By Lindsay Seventko, Communications Intern
National Forests are often synonymous with a long walk in the woods under canopied skies, but here’s a collection of five must see locations in our forests that offer much more than their thick trees or dense foliage alone. From a cliff-top lookout to a giant glacier waterfall and herds of wild bighorn sheep, these exciting destinations are sure to keep you entertained.
1. Round Island Lighthouse, Hiawatha National Forest, Michigan
Connecting Lake Michigan and Lake Huron are the treacherous Straights of Mackinac, full of rocky shoals and shallows that tore apart many ships in centuries past. In 1895, Round Island Lighthouse was built to help warn of these dangerous areas. Long since decommissioned, the lighthouse has been added to Hiawatha National Forest and restored into a breathtaking historical landmark on the tip of a protected wilderness island.
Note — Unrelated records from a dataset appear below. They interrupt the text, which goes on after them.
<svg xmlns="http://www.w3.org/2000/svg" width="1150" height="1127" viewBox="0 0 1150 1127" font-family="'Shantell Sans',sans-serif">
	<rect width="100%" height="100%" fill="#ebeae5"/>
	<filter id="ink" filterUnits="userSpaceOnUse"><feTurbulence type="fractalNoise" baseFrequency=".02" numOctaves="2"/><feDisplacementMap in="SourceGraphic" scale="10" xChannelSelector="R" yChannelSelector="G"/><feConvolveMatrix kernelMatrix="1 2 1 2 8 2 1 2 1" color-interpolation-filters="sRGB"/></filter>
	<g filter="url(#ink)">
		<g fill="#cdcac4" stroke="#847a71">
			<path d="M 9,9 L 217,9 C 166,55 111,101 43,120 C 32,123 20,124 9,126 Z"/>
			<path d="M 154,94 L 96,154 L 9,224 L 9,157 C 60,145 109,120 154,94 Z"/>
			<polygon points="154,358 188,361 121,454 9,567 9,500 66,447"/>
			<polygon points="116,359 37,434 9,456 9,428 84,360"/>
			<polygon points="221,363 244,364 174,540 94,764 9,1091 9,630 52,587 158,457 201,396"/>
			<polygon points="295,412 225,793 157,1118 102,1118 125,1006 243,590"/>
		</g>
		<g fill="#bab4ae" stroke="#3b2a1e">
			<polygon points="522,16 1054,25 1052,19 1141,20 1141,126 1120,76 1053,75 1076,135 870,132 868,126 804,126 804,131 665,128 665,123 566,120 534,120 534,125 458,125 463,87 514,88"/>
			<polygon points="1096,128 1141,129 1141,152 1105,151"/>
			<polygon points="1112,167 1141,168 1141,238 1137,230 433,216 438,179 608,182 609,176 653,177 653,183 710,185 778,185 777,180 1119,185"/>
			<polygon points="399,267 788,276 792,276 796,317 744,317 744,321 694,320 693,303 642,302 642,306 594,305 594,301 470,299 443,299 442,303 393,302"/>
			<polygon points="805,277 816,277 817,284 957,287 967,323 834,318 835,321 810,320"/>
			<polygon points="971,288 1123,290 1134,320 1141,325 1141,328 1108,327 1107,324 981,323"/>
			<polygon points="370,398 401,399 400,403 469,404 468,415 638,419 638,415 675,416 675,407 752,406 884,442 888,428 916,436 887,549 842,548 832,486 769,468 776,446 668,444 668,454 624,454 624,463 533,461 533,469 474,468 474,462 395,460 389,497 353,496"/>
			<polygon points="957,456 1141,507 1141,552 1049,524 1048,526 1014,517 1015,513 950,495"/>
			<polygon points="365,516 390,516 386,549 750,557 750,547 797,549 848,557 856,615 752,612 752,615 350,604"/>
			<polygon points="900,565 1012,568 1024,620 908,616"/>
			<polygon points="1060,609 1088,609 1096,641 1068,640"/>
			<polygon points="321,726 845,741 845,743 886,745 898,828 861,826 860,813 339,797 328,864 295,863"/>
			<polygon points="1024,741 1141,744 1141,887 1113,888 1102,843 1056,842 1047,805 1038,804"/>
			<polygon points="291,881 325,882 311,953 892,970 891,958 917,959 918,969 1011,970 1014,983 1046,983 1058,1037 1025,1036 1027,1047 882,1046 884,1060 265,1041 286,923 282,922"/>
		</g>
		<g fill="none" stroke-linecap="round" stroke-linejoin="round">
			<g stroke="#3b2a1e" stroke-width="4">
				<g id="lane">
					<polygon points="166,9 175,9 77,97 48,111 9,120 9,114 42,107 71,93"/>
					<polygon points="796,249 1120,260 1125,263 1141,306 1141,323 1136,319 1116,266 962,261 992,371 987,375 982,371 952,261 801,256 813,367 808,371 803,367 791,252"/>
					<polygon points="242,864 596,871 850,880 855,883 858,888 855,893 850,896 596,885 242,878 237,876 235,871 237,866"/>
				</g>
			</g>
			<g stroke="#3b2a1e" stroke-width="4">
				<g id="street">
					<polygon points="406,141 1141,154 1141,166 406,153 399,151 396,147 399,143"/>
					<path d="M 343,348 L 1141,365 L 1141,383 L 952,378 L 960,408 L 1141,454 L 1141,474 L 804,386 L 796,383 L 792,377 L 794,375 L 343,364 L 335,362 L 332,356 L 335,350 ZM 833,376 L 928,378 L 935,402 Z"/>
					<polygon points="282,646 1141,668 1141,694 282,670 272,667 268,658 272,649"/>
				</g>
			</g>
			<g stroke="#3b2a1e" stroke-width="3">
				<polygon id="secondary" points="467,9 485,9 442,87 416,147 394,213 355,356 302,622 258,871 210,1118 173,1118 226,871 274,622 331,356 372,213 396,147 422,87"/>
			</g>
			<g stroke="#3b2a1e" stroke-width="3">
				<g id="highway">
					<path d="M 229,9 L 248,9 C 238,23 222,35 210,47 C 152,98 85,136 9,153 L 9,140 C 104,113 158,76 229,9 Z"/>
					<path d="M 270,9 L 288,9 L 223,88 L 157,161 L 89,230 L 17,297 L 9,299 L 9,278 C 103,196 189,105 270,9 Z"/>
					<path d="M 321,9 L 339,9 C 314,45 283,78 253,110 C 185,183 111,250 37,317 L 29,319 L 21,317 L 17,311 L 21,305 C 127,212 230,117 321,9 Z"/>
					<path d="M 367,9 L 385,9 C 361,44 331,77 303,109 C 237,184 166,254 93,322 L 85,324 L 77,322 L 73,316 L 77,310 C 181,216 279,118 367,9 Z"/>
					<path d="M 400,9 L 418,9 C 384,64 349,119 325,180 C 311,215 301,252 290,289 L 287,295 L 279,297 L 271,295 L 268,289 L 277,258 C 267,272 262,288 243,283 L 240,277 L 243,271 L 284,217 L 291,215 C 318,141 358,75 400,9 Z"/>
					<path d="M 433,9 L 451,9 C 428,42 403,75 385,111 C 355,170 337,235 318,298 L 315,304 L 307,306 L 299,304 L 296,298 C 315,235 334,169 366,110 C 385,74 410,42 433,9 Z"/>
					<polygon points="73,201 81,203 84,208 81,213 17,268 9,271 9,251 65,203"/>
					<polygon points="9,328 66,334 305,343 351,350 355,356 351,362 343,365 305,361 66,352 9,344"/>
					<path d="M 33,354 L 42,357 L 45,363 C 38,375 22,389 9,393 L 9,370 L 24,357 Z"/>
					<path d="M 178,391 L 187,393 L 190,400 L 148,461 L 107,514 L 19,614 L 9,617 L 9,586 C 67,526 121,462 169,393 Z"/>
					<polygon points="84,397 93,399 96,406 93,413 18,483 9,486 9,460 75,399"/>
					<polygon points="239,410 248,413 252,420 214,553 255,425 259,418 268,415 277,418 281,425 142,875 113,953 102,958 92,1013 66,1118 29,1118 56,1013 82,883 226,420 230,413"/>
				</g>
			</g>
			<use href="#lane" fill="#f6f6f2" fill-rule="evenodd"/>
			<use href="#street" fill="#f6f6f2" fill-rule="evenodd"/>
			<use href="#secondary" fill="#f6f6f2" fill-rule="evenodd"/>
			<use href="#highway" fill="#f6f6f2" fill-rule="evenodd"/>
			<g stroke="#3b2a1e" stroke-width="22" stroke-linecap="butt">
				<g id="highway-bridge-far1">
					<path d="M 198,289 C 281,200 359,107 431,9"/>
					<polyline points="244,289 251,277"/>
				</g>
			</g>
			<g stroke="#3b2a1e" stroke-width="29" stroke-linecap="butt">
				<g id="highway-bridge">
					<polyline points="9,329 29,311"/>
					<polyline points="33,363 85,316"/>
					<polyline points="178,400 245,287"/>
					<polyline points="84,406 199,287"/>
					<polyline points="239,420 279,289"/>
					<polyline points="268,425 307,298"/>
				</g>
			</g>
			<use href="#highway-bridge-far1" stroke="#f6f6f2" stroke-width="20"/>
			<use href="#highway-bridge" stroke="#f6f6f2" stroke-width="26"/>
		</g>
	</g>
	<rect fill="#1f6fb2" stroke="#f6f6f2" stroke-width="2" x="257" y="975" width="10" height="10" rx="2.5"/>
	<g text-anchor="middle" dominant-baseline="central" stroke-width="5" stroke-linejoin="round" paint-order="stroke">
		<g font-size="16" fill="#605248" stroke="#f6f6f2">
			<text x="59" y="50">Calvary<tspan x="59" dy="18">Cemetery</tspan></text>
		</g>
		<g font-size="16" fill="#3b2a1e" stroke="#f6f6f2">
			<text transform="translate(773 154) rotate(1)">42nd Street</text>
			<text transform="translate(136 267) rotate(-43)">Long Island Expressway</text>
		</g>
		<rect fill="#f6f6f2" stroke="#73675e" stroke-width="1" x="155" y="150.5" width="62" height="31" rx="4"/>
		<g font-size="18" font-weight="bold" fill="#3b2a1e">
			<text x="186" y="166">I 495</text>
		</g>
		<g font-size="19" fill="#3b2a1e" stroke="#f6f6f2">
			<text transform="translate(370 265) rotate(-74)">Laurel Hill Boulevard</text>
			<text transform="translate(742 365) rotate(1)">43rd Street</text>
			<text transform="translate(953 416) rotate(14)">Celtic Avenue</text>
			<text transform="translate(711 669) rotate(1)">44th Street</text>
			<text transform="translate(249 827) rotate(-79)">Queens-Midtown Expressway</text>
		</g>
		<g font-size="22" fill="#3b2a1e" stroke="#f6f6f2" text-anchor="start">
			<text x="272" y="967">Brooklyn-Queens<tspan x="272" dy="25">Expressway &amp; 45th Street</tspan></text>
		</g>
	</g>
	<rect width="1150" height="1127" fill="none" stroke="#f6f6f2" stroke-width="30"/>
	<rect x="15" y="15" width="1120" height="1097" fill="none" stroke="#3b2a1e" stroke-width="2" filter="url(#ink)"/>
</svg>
2. Nugget Falls, Tongass National Forest, Alaska
Nugget Falls rushes out of the melting Mendenhall glacier and into the mountain-framed lake below. This area of Tongass National Forest is home to dense forest which has aged more than 200 years, but the forest also welcomes new life. The melting and moving glacier has revealed new land that has only been without ice in the last 50 years. The result is beautiful young-growth — patches of lush moss and colorful lichens, tiny fungi and sapling spruce.
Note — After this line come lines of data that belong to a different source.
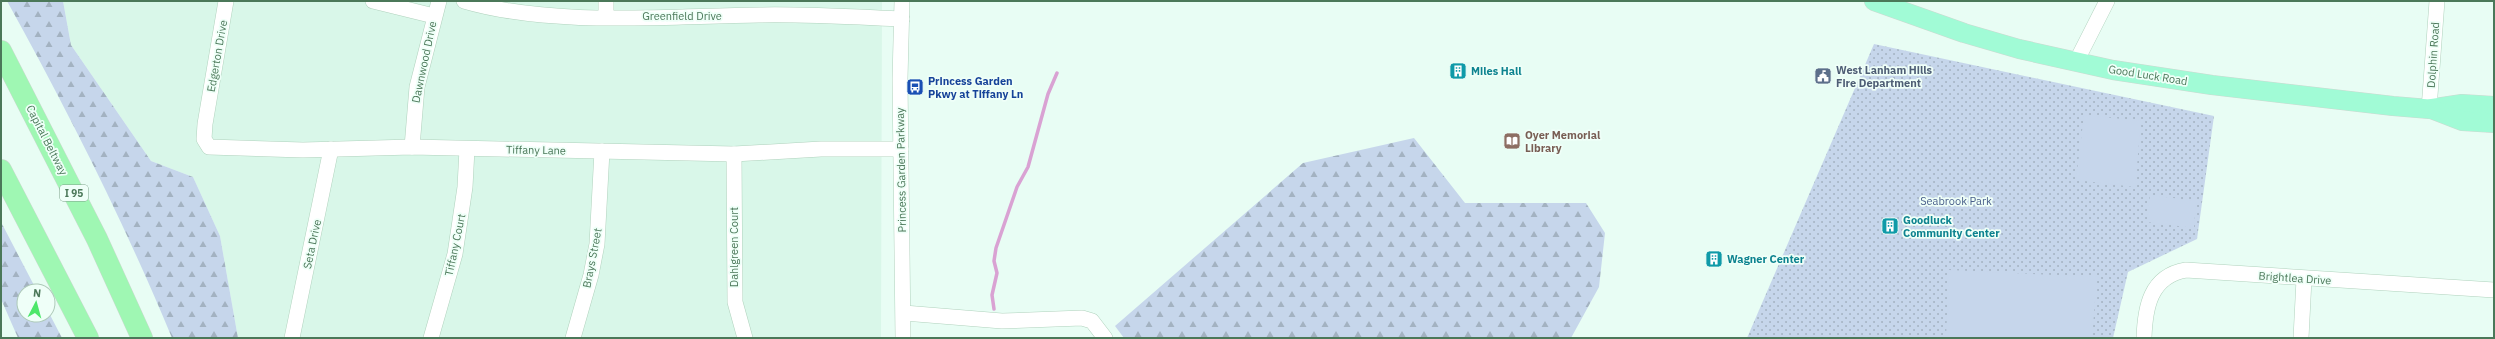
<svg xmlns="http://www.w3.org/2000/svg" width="2495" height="339" viewBox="0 0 2495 339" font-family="'IBM Plex Sans',sans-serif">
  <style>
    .residential { fill: #d9f7e9 }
    .green { fill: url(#green-dots) }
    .forest { fill: url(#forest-firs) }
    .pitch { fill: #c6d6eb }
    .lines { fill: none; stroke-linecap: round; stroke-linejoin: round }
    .stream { stroke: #d9a2d3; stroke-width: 3.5 }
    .minor-casing { stroke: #b0d2bd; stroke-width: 16 }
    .major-casing { stroke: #cdd9d1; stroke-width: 20 }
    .highway-casing { stroke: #cdd9d1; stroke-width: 22 }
    .minor { stroke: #fff; stroke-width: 15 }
    .major { stroke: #a1fbd6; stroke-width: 19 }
    .highway { stroke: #9ff7b3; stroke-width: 21 }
    .labels { text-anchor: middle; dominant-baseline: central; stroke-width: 3.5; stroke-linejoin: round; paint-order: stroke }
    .shield { fill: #effff8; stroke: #7ca089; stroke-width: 1 }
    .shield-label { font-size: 10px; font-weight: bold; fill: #4b7859 }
    .street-label { font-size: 11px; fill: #4b7859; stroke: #effff8 }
    .service-label { font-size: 11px; font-weight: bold; fill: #4e5e75; stroke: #effff8; text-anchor: start }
    .culture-label { font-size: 11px; font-weight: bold; fill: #0d838f; stroke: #effff8; text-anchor: start }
    .transit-label { font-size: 11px; font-weight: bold; fill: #164399; stroke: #effff8; text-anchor: start }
    .education-label { font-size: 11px; font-weight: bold; fill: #785e54; stroke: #effff8; text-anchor: start }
    .park-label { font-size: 11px; fill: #485e8a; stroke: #effff8 }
  </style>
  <defs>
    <pattern id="green-dots" width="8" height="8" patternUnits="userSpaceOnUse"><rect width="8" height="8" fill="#c6d6eb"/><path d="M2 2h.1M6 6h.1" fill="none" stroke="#a3b2c1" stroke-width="1.8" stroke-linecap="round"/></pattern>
    <pattern id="forest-firs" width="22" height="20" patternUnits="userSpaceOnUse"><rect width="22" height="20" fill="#c6d6eb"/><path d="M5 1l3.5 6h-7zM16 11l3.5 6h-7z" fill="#a3b2c1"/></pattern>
  </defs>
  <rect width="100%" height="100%" fill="#e8fdf4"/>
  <!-- residential -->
  <polygon class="residential" points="63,1 882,1 881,338 238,338 220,236 193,177 151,161 71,45"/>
  <!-- green -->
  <polygon class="green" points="1874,44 2214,116 2197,239 2128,272 2113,338 1747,338"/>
  <!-- forest -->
  <g class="forest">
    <path d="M 7,1 L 63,1 L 71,45 L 151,161 L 193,177 L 220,236 L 238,338 L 172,338 C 124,222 68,111 7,1 Z"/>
    <polygon points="1414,138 1465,203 1586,203 1605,233 1599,287 1571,338 1124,338 1115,326 1303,163"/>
    <polygon points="1,222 37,291 24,291 24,315 48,315 48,311 62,338 18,338 1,299"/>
  </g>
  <!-- pitch -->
  <g class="pitch">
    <polygon points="2084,115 2141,121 2135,187 2076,180"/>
    <polygon points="2150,195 2196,201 2194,228 2147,222"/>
    <polygon points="1949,270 2097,277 2092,338 1946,338"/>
  </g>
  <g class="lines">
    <!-- stream -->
    <polyline class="stream" points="994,309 992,295 997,273 994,261 996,248 1017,187 1028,167 1048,94 1057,73"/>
    <!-- minor casing -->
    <g class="minor-casing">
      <g id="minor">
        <polyline points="226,1 205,124 204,139 209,147 303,150 412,147 734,154 821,149 901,149"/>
        <polyline points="373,1 434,16"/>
        <path d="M 464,1 C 553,27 667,16 759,15 C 807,14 855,17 902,19"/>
        <polyline points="902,1 900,79 903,338"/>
        <polyline points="606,17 606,1"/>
        <polyline points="2076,62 2107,1"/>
        <polyline points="2429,109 2437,1"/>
        <polyline points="412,147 417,87 439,1"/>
        <polyline points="734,154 735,302 745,338"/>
        <polyline points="904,313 1002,321 1082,318 1092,321 1105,338"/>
        <polyline points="292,338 331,149"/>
        <polyline points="431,338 455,254 465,187 467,149"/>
        <polyline points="573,338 591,275 597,244 602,151"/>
        <path d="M 2144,338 C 2145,308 2150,276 2186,270 L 2494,290"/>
        <polyline points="2301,338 2304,279"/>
      </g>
    </g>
    <!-- major casing -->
    <g class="major-casing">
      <g id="major">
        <polyline points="1874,1 1964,33 2019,49 2113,70 2212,85 2393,106 2429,109 2462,104 2494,106"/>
        <polyline points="2431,109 2462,121 2494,123"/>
      </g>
    </g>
    <!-- highway casing -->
    <g class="highway-casing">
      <g id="highway">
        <polyline points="1,51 97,239 142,338"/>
        <polyline points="1,170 88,338"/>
      </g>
    </g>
    <!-- minor -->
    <use href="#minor" class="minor"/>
    <!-- major -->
    <use href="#major" class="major"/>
    <!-- highway -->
    <use href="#highway" class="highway"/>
  </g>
  <!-- icons -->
  <defs>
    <g id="building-square" transform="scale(0.9)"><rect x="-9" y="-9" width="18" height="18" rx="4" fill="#0f9aa8" stroke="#effff8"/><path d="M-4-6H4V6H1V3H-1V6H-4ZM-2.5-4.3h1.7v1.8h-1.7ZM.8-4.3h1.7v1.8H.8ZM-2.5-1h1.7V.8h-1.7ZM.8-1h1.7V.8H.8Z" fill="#fff"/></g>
    <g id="civic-square" transform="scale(0.9)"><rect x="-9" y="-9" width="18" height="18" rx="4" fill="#5c6f8a" stroke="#effff8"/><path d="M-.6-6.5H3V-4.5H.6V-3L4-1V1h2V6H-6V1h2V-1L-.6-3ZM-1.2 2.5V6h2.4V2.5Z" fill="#fff"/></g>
    <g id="bus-square" transform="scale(0.9)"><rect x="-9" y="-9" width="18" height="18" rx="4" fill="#1a4fb4" stroke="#effff8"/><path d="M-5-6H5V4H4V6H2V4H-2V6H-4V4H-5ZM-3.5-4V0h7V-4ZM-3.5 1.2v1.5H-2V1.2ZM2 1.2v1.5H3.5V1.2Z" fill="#fff"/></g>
    <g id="library-square" transform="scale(0.9)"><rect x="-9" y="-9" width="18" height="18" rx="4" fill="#8d6e63" stroke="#effff8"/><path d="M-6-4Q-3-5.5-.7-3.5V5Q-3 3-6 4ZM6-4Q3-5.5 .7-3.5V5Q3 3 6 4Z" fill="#fff"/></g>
  </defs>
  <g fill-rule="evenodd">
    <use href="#building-square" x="1458" y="71"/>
    <use href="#civic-square" x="1823" y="76"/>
    <use href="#bus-square" x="915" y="87"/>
    <use href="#library-square" x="1512" y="141"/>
    <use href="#building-square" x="1890" y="226"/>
    <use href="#building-square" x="1714" y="259"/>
  </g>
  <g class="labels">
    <!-- shield labels -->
    <rect class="shield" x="60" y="185" width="28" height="16" rx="3"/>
    <g class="shield-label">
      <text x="74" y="193">I 95</text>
    </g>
    <!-- street labels -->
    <g class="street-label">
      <text x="682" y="16">Greenfield Drive</text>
      <text transform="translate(2433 55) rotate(-86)">Dolphin Road</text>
      <text transform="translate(217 56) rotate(-80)">Edgerton Drive</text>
      <text transform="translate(424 62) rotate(-78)">Dawnwood Drive</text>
      <text transform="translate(2148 75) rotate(9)">Good Luck Road</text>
      <text transform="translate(47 140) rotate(63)">Capital Beltway</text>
      <text transform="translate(536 150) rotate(1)">Tiffany Lane</text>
      <text transform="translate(901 170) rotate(-91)">Princess Garden Parkway</text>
      <text transform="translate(312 244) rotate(-78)">Seta Drive</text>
      <text transform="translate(455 245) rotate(-78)">Tiffany Court</text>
      <text transform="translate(734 247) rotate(-90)">Dahlgreen Court</text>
      <text transform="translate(592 258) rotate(-79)">Brays Street</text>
      <text transform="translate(2295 278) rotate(4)">Brightlea Drive</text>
    </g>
    <!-- service labels -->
    <g class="service-label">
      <text x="1836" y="70">West Lanham Hills<tspan x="1836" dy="13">Fire Department</tspan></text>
    </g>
    <!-- culture labels -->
    <g class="culture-label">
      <text x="1471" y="71">Miles Hall</text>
      <text x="1903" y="220">Goodluck<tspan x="1903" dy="13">Community Center</tspan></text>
      <text x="1727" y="259">Wagner Center</text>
    </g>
    <!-- transit labels -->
    <g class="transit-label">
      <text x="928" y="81">Princess Garden<tspan x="928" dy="13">Pkwy at Tiffany Ln</tspan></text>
    </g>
    <!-- education labels -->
    <g class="education-label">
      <text x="1525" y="135">Oyer Memorial<tspan x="1525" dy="13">Library</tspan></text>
    </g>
    <!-- park labels -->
    <g class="park-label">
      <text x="1956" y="201">Seabrook Park</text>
    </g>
  </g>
  <!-- border -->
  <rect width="2495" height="339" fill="none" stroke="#4b7859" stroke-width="4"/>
  <!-- north arrow -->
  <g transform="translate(36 303) rotate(6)"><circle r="19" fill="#effff8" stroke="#adc9b8"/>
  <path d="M0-3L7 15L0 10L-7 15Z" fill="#4de76a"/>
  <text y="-6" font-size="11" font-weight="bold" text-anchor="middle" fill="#4b7859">N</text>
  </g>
</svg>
3. Sheep Mountain, Angeles National Forest, California
When people think of Southern California, lush forests and abounding wildlife don’t typically come to mind. But, with Sheep Mountain Wilderness in Angeles National Forest, breathtaking vistas and unique animals are the norm. Many hikers on the Pacific Crest Trail cite this section as their favorite, and it’s easy to see why. Home to peaks of more than 10,000 feet in elevation, the wilderness is a wildlife corridor home to three large groups of bighorn sheep that roam the highlands.
4. High Rock Lookout, Gifford Pinchot National Forest, Washington
You can view both Mt. Rainier and Mt. St. Helens from the shelter of this lookout in Gifford Pinchot National Forest. Teetering on the brink of sheer cliffs that drop 600 feet vertically and then careen further to the valley below, High Rock Lookout is an exhilarating hiker’s resting place. Built in 1930, pack mules were needed to carry the necessary timber up the precarious ridgeline. While no longer in official use, the lookout is still the perfect destination for sheltered snacking while looking thousands of miles in all directions, over jagged mountain peaks and gem blue lakes.
5. Red Rock Ranger District, Coconino National Forest, Arizona
Countless photographers have been unjustly accused of photoshopping the rich colors and dramatic contrasts of the Red Rocks Ranger District in Coconino National Forest. Reminiscent of old western movies, this wilderness area is a drastic change from its historic status as wetlands. Now, sharply carved cliffs jut out of Ponderosa pines and rugged desert terrain, their unique geological formations laced in rainbows of red, orange and yellow.